Citi's Trading Profit Highlights Stakes in Glass-Steagall Debate

Citigroup’s (NYSE:C) jump in second-quarter trading profits highlights the benefits of diversification for big banks — and how much they have to lose from the movement to resurrect the Glass-Steagall barriers between commercial and investment banking.

Citigroup, perhaps more than any other bank, has been a product and a victim of the decision to remove those barriers, which originated with the Depression-era Glass-Steagall law. As the law was repealed in 1999, Citigroup ballooned into an unwieldy financial supermarket, shrinking only after the financial crisis forced it to take three government bailouts. Now the bank is much smaller, but it still relies on a complex mixture of banking and trading activities to drive profits.

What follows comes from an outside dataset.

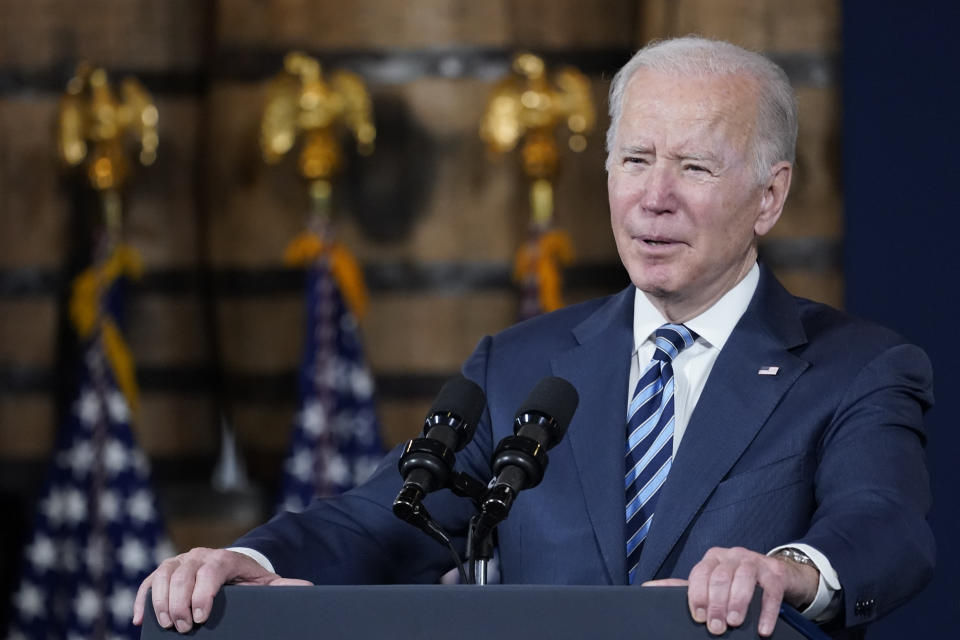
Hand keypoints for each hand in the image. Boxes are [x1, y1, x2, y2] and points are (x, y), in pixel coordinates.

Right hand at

On Monday, Citigroup said its securities and banking unit helped its second-quarter profit exceed expectations and offset weak growth in its large and international consumer operations. Overall profit grew 42% from a year earlier, to $4.18 billion, or $1.34 a share. Excluding an accounting adjustment, Citigroup’s per-share profit was $1.25, seven cents better than consensus estimates of analysts polled by Bloomberg.

Citigroup’s results mirrored a similar report Friday from JPMorgan Chase (JPM), which also relied on strong trading results to carry it through a weak quarter for traditional banking activities. Coming days after lawmakers introduced a bill that would effectively resurrect Glass-Steagall, both earnings reports show how crucial investment banking is to large banks’ business mix.”